E se la blockchain servisse anche a tutelare direttamente il PIL? E’ questa la convinzione di Erik Swords, gestore del Bny Digital Assets Fund, il quale ha dichiarato recentemente al Corriere economia che “entro il 2027, fino al 10% del PIL potrebbe essere conservato attraverso la blockchain”.
Conservare, in questo caso, significa anche valorizzare e accrescere le potenzialità della propria economia, un fatto tutt’altro che trascurabile se concepito in una fase economica generale non certo rosea.
Secondo le stime, infatti, la creazione di valore potrebbe aggirarsi attorno ai 3.100 miliardi di dollari entro il 2030. Si tratta quindi di un investimento nel tempo che però garantisce un rientro praticamente certo e, soprattutto, sicuro, proprio in virtù delle caratteristiche stesse proprie della blockchain.

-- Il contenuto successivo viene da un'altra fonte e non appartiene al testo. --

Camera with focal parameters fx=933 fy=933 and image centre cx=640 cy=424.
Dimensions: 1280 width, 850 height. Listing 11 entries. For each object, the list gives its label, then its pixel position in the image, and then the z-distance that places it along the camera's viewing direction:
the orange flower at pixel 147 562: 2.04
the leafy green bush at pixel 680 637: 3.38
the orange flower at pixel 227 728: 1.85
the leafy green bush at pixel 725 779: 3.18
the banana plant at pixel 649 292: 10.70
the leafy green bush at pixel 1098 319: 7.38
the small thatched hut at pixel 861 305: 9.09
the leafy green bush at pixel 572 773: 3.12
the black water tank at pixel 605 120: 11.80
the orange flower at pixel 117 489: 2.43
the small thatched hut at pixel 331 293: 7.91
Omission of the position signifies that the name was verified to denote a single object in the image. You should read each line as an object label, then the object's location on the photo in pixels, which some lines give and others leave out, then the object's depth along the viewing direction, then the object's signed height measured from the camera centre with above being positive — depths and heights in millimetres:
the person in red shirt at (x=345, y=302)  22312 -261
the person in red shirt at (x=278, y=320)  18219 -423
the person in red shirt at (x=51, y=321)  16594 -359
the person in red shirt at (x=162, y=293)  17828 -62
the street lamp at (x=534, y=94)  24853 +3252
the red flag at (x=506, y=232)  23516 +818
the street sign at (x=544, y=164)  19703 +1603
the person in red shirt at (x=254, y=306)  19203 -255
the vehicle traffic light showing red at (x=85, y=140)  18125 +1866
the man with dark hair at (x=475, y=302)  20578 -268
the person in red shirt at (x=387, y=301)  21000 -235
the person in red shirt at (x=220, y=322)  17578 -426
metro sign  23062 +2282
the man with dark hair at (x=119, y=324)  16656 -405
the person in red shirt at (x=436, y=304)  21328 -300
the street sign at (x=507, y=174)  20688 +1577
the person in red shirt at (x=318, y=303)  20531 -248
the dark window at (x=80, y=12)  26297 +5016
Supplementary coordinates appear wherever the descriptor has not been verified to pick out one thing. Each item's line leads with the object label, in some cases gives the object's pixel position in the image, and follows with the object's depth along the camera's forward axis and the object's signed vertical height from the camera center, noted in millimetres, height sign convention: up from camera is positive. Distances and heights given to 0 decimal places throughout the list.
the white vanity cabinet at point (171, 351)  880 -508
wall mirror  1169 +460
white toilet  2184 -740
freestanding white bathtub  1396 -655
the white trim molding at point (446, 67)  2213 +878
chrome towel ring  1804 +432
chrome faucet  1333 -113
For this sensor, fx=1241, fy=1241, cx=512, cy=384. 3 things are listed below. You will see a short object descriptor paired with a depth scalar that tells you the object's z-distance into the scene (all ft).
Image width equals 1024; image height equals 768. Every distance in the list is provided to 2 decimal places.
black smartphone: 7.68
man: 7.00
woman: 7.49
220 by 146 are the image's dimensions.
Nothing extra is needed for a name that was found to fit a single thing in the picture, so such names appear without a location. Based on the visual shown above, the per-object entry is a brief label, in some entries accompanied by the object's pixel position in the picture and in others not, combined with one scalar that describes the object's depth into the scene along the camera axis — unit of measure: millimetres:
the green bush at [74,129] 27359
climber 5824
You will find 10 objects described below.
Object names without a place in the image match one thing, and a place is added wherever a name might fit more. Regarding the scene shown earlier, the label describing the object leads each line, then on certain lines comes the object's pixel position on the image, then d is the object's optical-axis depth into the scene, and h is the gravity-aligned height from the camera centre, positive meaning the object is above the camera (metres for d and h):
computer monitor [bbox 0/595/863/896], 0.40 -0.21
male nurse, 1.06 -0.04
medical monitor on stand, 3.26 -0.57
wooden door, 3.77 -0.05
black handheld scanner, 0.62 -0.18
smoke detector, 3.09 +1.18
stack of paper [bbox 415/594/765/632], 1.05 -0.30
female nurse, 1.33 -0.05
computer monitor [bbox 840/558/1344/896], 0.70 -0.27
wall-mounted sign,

La versatilità dello strumento tecnologico permette di poter spaziare e accrescere valore dalle iniziative sociali a quelle ambientali, senza trascurare le imprese direttamente legate al mondo degli affari.
La semplice, ed immediata, tracciabilità dei prodotti permetterebbe, secondo Swords, di salvaguardare interi comparti economici danneggiati da truffe, traffici illeciti, prodotti non conformi eccetera, ed è chiaro che tale intervento avrebbe dirette conseguenze sia sulle finanze sia sulla reputazione dell’azienda coinvolta. Un po’ come gli investimenti in sicurezza, anche quelli in blockchain sono come una sorta di assicurazioni che l’azienda (e lo Stato) fa sui propri beni più preziosi garantendo una redditività nel lungo periodo.
Insomma, la blockchain è una tecnologia che crea e tutela il valore permettendo anche la proliferazione di nuove opportunità e dell’intera filiera ad esse collegate.